The Dirt on Nicky

308

Lepidopterally yours

According to an informal survey, there are more lepidopterists per capita in Eureka Springs than anywhere else, and every one of them knows lepidopterous things better than I do. However, I have noticed lepidops in my gardens for years, and here is what I know.

First of all, butterflies and moths flutter around in flashes of color as they feed on the nectar of flowers, so they are a delight to observe. While feeding, they perform the important task of pollinating. According to the USDA, 75 percent of flowering plants and more than one-third of food crops need animal pollinators, and butterflies are dependable in this regard. They also help in the decomposition of animal carcasses.

Planting flowers and herbs that attract butterflies will attract other useful pollinators such as dragonflies, mantids, bees and spiders. Larvae of monarch butterflies feed exclusively on varieties of milkweed, so plant a little patch if you have space. Other plants that attract butterflies include monardas, Rudbeckias, coneflowers, zinnias, asters, cosmos and marigolds.

Part of nature’s cycle is for butterflies, moths, and their larvae to be preyed upon by birds, bats, lizards, frogs and spiders.

Butterflies and moths lay eggs on the plants their larvae will eventually eat. A butterfly larva eventually wraps itself in a chrysalis which might then hang from a leaf or stem before it emerges as a butterfly. A moth larva creates a cocoon for itself usually in the ground before emerging a moth. As every third grader knows, holometabolous is the term for going through these four stages.

The egg stage lasts about a week or so, the larval state for as long as a month, and the chrysalis stage lasts a couple weeks. Adult butterflies typically live less than two months and maybe only a few days, but Monarch butterflies emerging in autumn can migrate 50-100 miles per day as far as 2500 miles to central Mexico and live six months or longer. Impressive.

Out of the 15,000 species of butterflies in the world, folks paying attention have identified 134 of them in Arkansas, and 95 species have been seen on Mount Magazine in the central part of the state. There might be as many as 3000 species of moths in Arkansas.
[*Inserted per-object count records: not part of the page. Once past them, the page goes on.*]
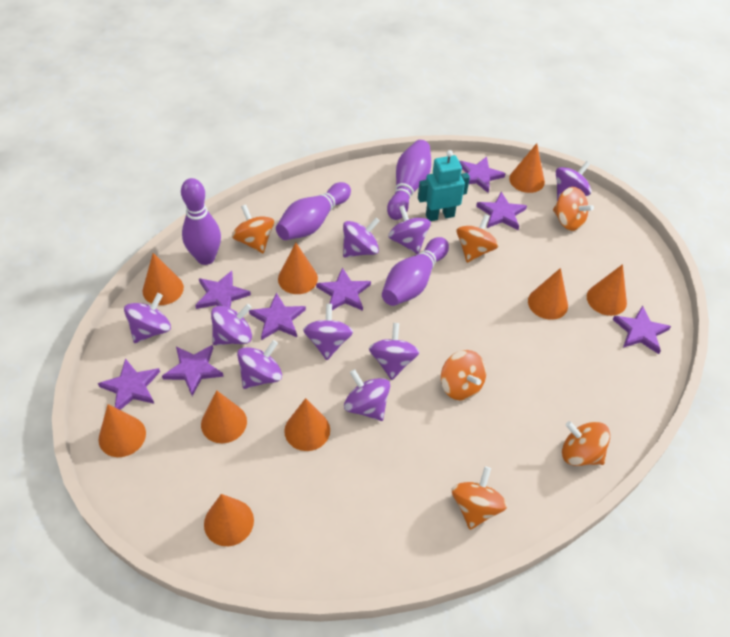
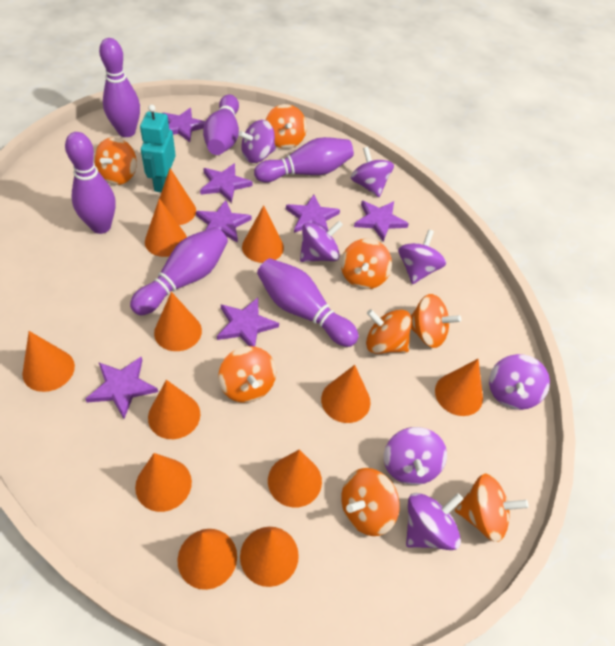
orange cone: 9 -> 12
orange spinning top: 6 -> 8
purple bowling pin: 4 -> 6
purple spinning top: 9 -> 7
purple star: 8 -> 7

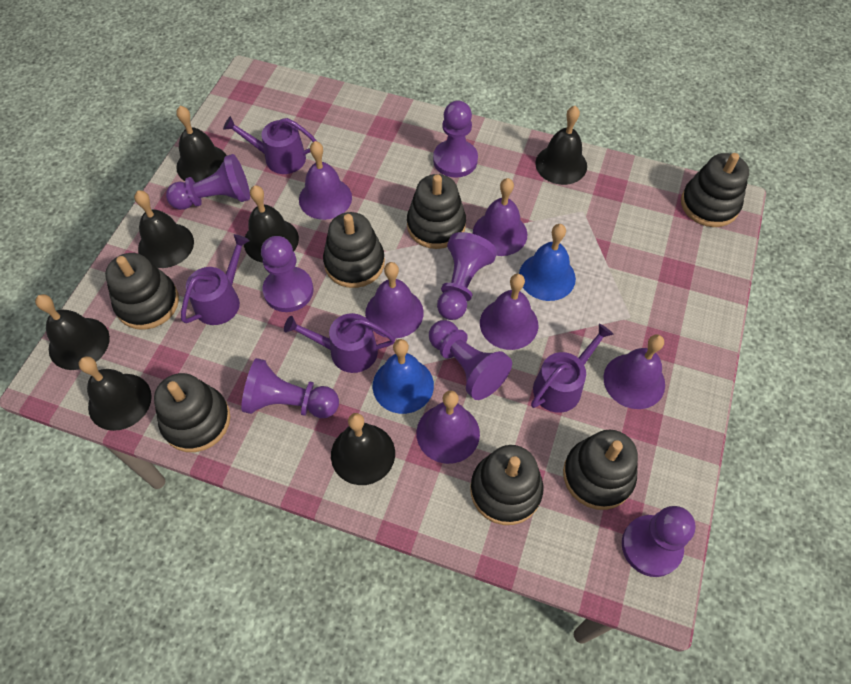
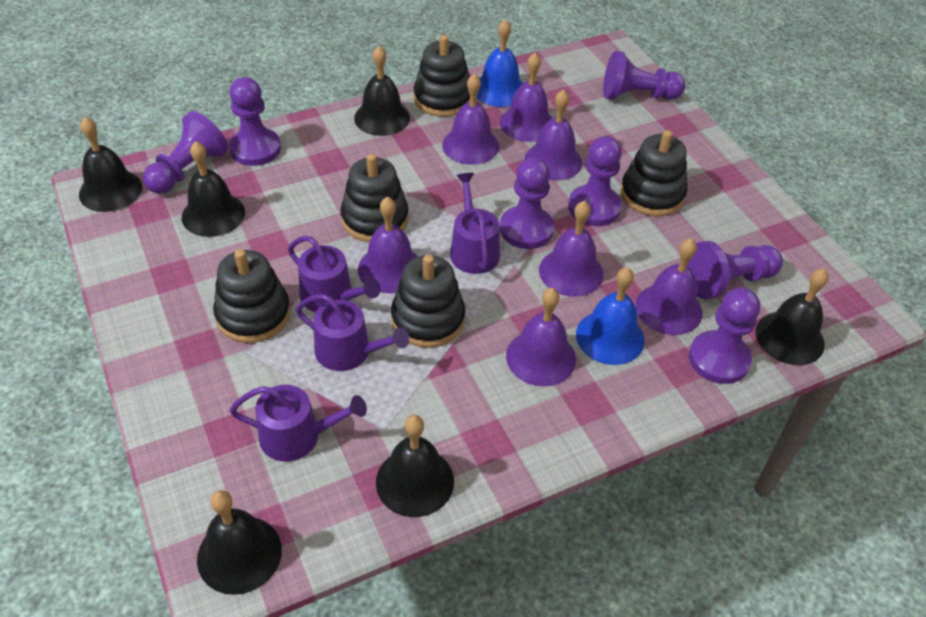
black bell: 7 -> 6
black stacking toy: 7 -> 5
purple bell: 6 -> 7

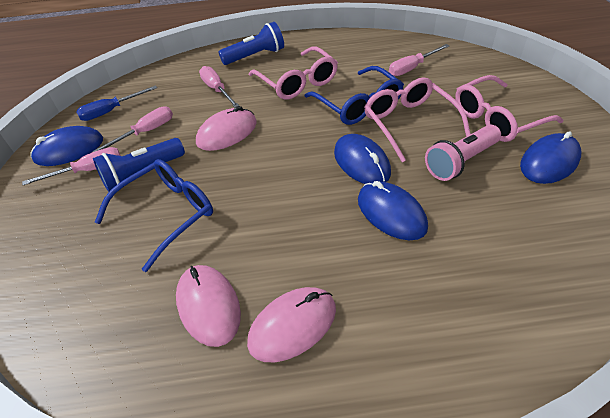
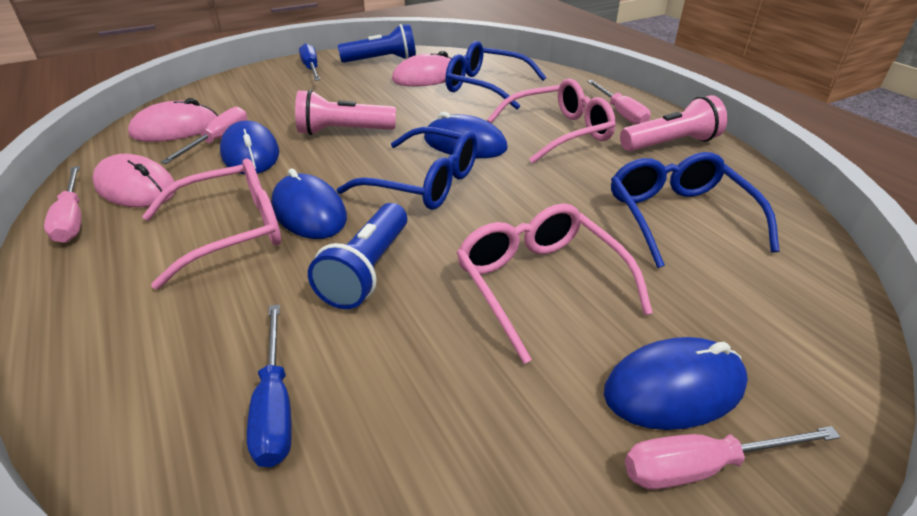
blue glasses: 2 -> 3
blue screwdriver: 1 -> 2
pink flashlight: 1 -> 2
Ninety percent of the Lepidoptera order are moths. The wildly colored Atlas moth of southern Asia, the largest moth, can have a 12-inch wingspan. The Goliath Birdwing butterfly of Papua, New Guinea, is bright yellow with black and lime-green markings and maxes out at 11-inches.

The smallest moth is the Stigmella maya of southern Mexico with a forewing of .05 inches, and the smallest butterfly is reputed to be the cute Western Pygmy Blue with its half-inch wingspan and a range from Central California down through Central America. Those two have probably sipped leftover cerveza together on a patio in Oaxaca.

We love our butterflies and colorful moths enough to include plants in our gardens and yards to attract them. However, their larvae can be pests. Sphinx moths in their caterpillar stage are known as hornworms, and tobacco hornworms ravaged my pepper patch this summer.

I’m a fan of black swallowtail butterflies, but those darlings are known as parsley worms in the larval stage, and a host of them ate my young fennel plants down to the bone last week. Last year it was several parsley plants, but the parsley survived and maybe the fennel will also. At least I’ll have butterflies for a few weeks.

The wings of the black cutworm moth are a masterpiece in abstract design, but its larvae will wrap around the stalks of seedlings overnight, down go the plants, and the cutworms snuggle back below the surface.

 “There is nothing in a caterpillar that tells you it’s going to be a butterfly,” – Buckminster Fuller observed. So who’s smarter – Bucky Fuller or the butterfly?